Braised duck, also commonly called braised duck legs (as legs are most commonly braised part of a duck) is a duck-meat based dish prepared through the method of braising. Braising, or pot roasting, is a popular French cooking method which involves effective use of both dry and moist heat to cook vegetables, meats, etc. Duck prepared via braising is a very popular dish, especially in Asian and European cuisines, because of its flavor. Duck meat is considered to be one of the most flavorsome meats and braising actually adds more taste to its.

The exact origin of the dish is largely unknown and the little details that are shared are mostly of questionable accuracy. The preparation has evolved in various ways over the years and today, it is prepared with a range of ingredients, each specific to a single recipe.

Braised duck is a celebrated preparation in Asian cuisine, especially in China where it is almost always served on special occasions and during celebrations.

Ingredients Used in Preparation of Braised Duck Recipe

In its most basic and traditional form, braised duck is made with duck, garlic, thyme, salt and pepper.

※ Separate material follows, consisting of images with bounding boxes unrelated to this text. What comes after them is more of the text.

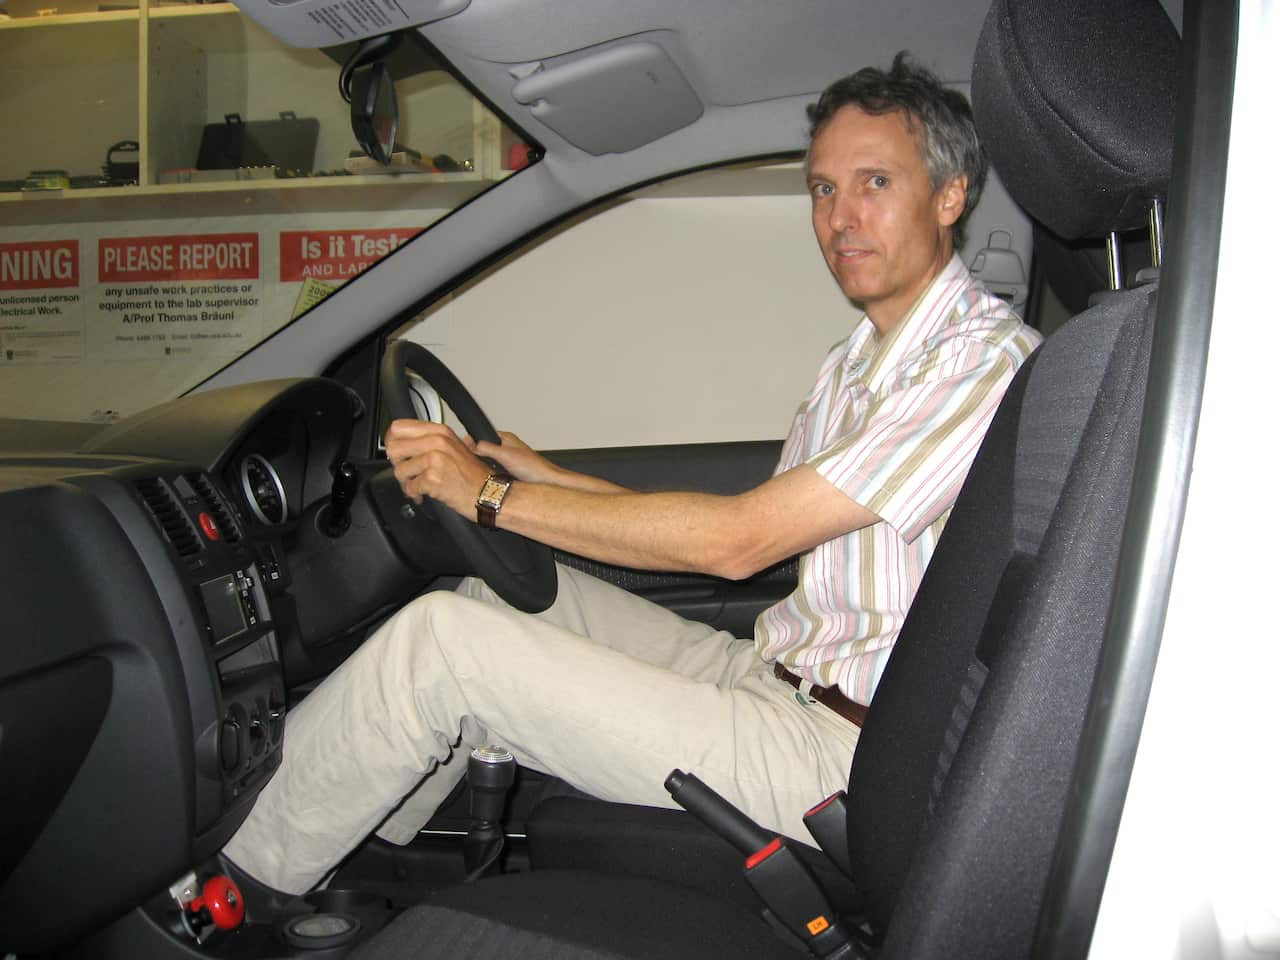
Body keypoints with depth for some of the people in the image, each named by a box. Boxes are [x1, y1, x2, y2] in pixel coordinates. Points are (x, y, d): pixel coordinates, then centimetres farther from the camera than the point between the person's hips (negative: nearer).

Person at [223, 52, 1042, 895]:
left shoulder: (988, 359, -17)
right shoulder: (858, 360, 15)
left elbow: (739, 541, -22)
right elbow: (756, 533, 16)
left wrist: (492, 495, -16)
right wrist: (552, 479, 11)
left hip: (832, 755, -9)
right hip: (768, 675, 9)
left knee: (441, 637, -15)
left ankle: (235, 882, 8)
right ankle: (355, 859, 24)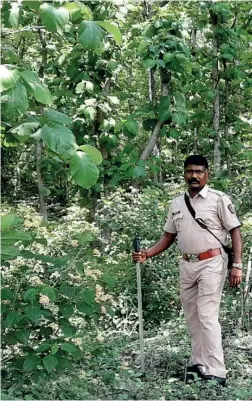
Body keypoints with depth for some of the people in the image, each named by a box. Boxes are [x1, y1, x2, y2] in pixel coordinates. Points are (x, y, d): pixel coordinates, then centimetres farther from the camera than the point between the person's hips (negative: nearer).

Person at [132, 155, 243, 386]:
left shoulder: (219, 199, -5)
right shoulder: (176, 204, 11)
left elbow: (235, 231, -7)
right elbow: (169, 236, 15)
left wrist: (237, 265, -14)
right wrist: (147, 254, 1)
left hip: (211, 264, -6)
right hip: (187, 265, 6)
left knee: (207, 317, -10)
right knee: (192, 319, 11)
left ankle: (216, 372, -5)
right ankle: (199, 365, 22)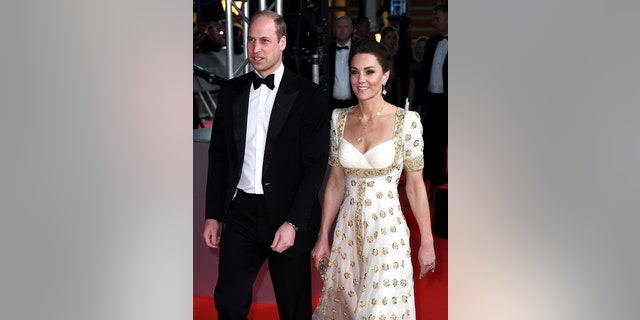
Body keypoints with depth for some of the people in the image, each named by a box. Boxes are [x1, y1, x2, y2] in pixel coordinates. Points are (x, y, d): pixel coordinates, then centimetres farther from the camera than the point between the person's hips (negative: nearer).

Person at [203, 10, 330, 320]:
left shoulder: (308, 95, -6)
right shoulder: (231, 91, 6)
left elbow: (315, 164, -9)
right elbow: (218, 156, 10)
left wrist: (293, 223, -16)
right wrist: (212, 215, 7)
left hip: (288, 215, -3)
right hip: (240, 212, 3)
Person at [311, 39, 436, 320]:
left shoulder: (407, 121, -10)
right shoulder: (340, 118, 1)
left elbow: (415, 185, -4)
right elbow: (335, 182, 7)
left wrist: (427, 242, -3)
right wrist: (322, 238, 7)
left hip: (387, 229, -4)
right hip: (347, 229, 4)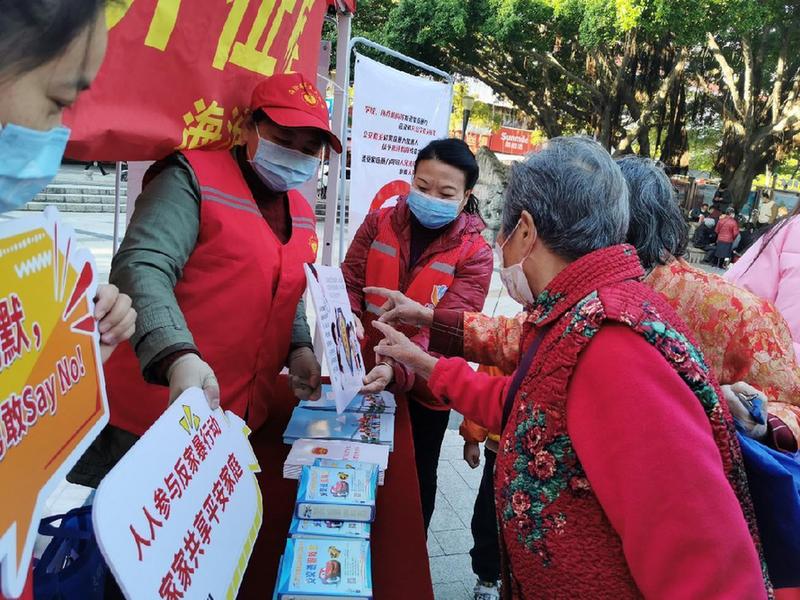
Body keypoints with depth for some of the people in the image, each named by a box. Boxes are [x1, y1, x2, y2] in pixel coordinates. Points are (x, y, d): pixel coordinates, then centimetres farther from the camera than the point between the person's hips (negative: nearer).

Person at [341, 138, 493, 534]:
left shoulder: (474, 254, -15)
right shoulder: (378, 223, -5)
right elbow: (350, 281, -4)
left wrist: (398, 371, -40)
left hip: (423, 390, -2)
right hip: (364, 377, 3)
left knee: (416, 479, 18)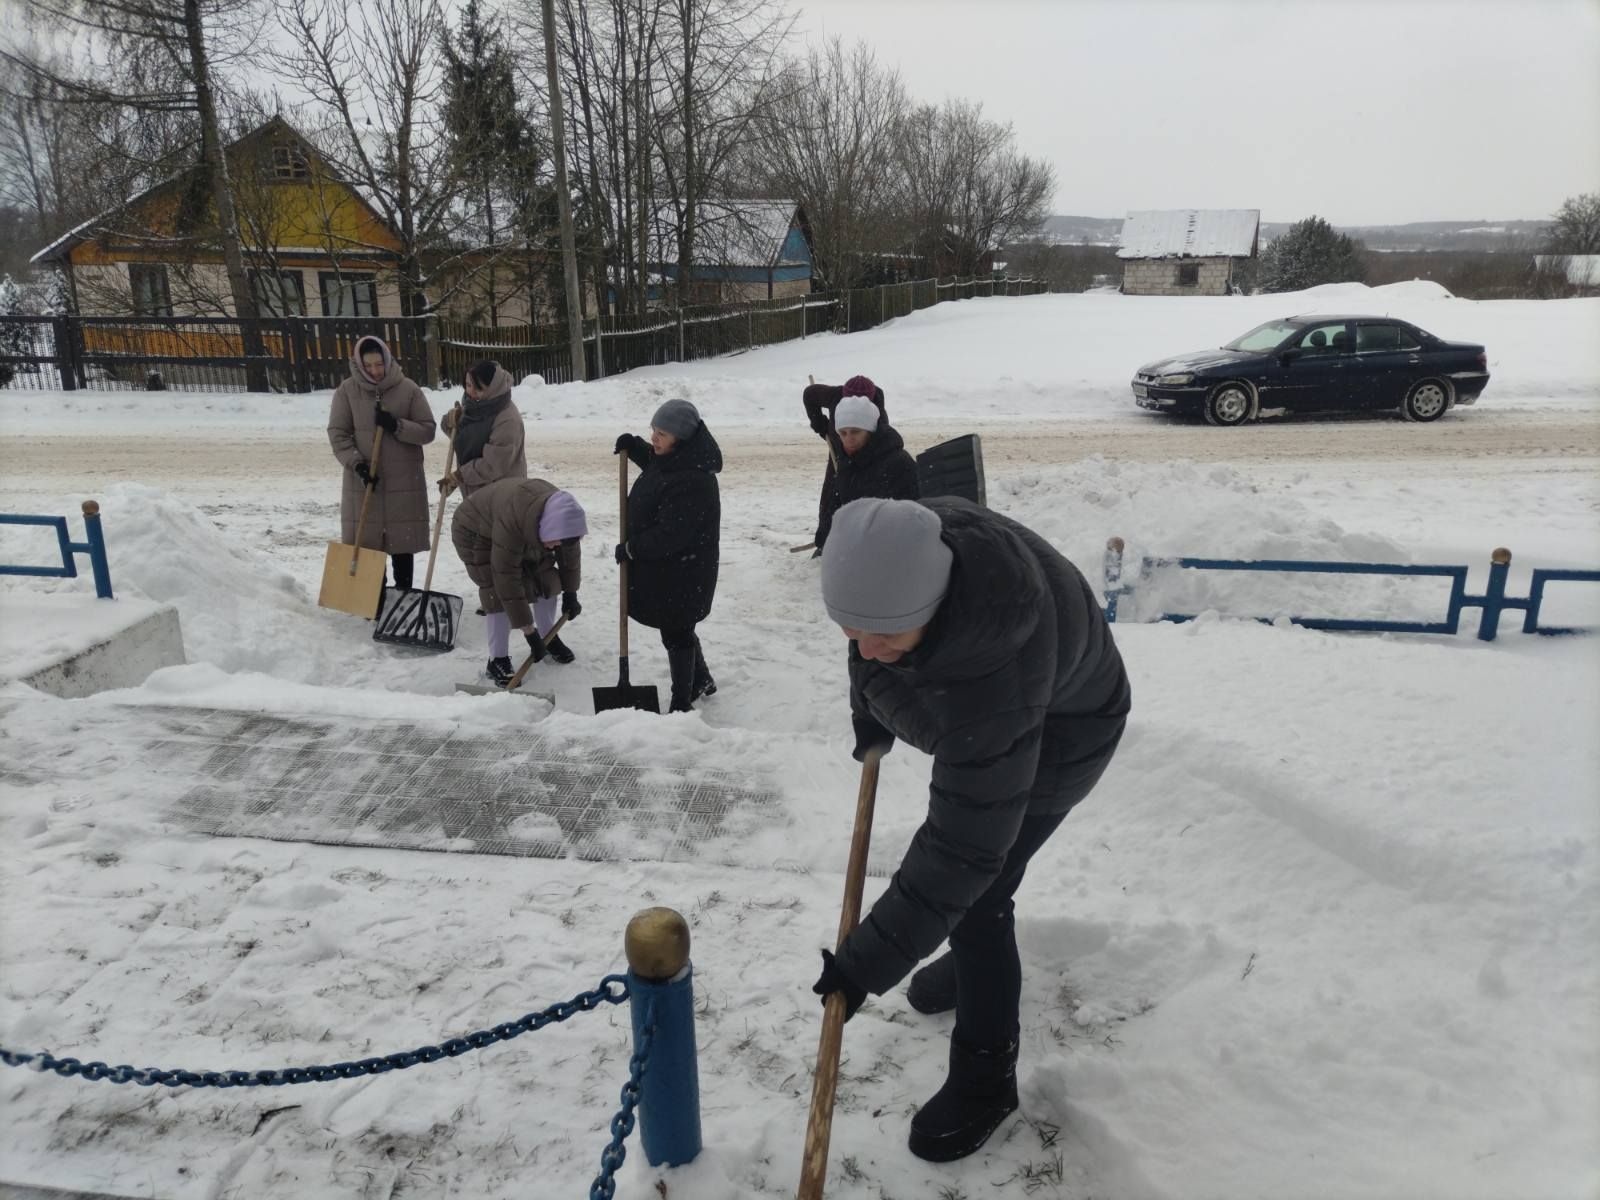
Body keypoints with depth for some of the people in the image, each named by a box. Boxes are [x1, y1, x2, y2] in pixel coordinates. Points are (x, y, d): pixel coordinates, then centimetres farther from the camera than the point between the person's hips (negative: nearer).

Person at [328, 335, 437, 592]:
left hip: (403, 480, 0)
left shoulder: (408, 389, -2)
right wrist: (357, 463, -14)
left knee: (402, 541, 5)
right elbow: (337, 433, -1)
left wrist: (397, 426, -18)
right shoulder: (347, 390, -1)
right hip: (362, 480, 1)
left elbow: (428, 430, -2)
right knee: (366, 541, 3)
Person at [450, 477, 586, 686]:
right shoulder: (512, 522, -44)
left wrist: (570, 593, 2)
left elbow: (570, 552, -6)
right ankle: (498, 660, -11)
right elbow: (507, 580, -40)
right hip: (475, 533, -6)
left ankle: (549, 637, 16)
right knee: (499, 592, -20)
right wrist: (529, 632, -36)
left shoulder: (561, 514, -27)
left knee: (547, 580, -4)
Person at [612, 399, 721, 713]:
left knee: (675, 632, 2)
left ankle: (682, 704, 17)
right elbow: (655, 463, 26)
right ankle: (701, 681, 44)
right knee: (679, 628, 24)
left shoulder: (692, 480, -31)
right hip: (662, 565, 10)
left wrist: (631, 549, -16)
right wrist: (634, 447, 7)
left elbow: (670, 534, -30)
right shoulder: (672, 458, 0)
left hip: (681, 571, -10)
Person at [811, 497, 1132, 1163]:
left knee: (973, 888, -6)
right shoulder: (897, 552, -30)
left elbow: (962, 851, -39)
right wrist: (870, 712, 6)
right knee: (960, 829, 23)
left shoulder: (992, 672, -48)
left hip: (1056, 729, -7)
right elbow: (871, 634, -2)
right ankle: (976, 962, 51)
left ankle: (986, 1081, 15)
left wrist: (867, 962, -34)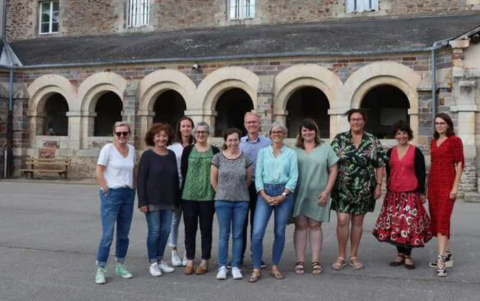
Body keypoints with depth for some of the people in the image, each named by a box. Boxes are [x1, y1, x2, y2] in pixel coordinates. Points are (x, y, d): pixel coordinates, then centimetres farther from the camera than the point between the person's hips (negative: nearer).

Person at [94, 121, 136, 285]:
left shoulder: (131, 149, 8)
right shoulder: (108, 148, -7)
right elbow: (98, 171, -9)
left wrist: (133, 187, 9)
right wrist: (106, 190, -11)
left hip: (128, 195, 5)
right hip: (111, 194, -5)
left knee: (123, 234, 12)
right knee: (108, 235, -8)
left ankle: (120, 266, 24)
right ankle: (100, 270, 2)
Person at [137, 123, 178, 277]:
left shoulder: (171, 155, 8)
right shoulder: (147, 155, -5)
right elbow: (141, 179, -8)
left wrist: (176, 199, 9)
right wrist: (142, 202, -13)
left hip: (168, 201, 5)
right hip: (152, 201, -4)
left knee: (165, 230, 8)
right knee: (154, 231, 0)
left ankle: (160, 259, 24)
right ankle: (153, 263, 13)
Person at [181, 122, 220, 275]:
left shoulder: (215, 151, 5)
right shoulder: (188, 150, 6)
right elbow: (183, 171, 5)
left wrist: (216, 194, -2)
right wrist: (186, 190, -1)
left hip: (208, 196, -1)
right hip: (189, 196, 1)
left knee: (206, 229, 6)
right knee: (190, 228, 6)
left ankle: (204, 261, 16)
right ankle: (189, 261, 17)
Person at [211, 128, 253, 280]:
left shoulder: (245, 158, 1)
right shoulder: (218, 157, -2)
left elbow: (248, 179, 10)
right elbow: (213, 179, 4)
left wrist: (239, 191, 11)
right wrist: (222, 193, 8)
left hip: (241, 201, 1)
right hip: (222, 201, -1)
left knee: (237, 235, 6)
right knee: (224, 234, 5)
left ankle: (235, 267, 14)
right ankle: (222, 267, 12)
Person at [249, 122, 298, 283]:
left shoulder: (291, 153, 9)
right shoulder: (263, 152, 11)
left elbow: (294, 176, 1)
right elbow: (258, 175, 4)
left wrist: (283, 195, -10)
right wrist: (264, 195, -9)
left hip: (284, 193, 0)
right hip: (265, 192, 0)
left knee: (280, 232, 5)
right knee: (257, 232, -10)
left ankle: (275, 267, 18)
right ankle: (257, 269, 0)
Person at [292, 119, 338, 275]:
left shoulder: (325, 148, 5)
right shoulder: (294, 150, 7)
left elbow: (333, 170, 3)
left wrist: (326, 191, -5)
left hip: (317, 195, 0)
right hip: (298, 194, 1)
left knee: (315, 226, 7)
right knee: (300, 226, 3)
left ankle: (316, 261, 13)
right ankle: (300, 261, 8)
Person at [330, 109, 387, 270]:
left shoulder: (373, 141, 4)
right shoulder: (339, 139, 1)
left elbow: (380, 165, 5)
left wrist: (378, 185, -1)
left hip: (364, 189, 2)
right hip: (343, 188, -1)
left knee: (358, 222, 9)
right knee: (342, 221, -7)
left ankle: (353, 257, 21)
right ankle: (341, 257, 7)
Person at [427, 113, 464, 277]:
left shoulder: (455, 140, -4)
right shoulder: (433, 142, 15)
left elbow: (460, 163, -8)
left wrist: (455, 186, -14)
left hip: (447, 183, -7)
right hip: (434, 183, 7)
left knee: (442, 220, -13)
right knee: (436, 219, 9)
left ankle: (441, 260, -16)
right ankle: (447, 255, 19)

No other ingredients are added, making the dish a quick and easy preparation. But as there is no single recipe to make the duck, there is no fixed list of ingredients. Each recipe calls for the use of varied herbs, spices, toppings, vegetables, seasoning agents, etc. Sometimes, other meats are added to give the dish more flavor. Hard-boiled eggs are also a common addition (although these are seldom mixed with the dish and are mostly garnishing).

Braised duck legs with shallots and parsnips, a popular European dish, adds vegetables to the basic recipe and the French delicacy Canard au Vin is braised duck with wine. Mushrooms are another popular addition, closely followed by tomatoes.

How to Braise Duck?

Braising a duck is a fairly easy process, despite all the mystery and awe surrounding the dish. It takes about 2-2 1/2 hours to make braised duck when prepared using the traditional ingredients. The duck is cleaned and seasoned and then placed in a large pan with garlic and thyme. The pan is covered and the duck is braised on one side over low heat for about 1 hour and then turned so that the other side can be braised. Once the duck is browned, it is cut into equal halves and then cooked in its own fat for about 5 to 10 minutes till the skin is dark and crisp.

Additional ingredients, if being used, are prepared as required beforehand (cut, chopped, diced, cubed) and added to the large pan with the thyme and garlic. Herbs and spices are also added at this point.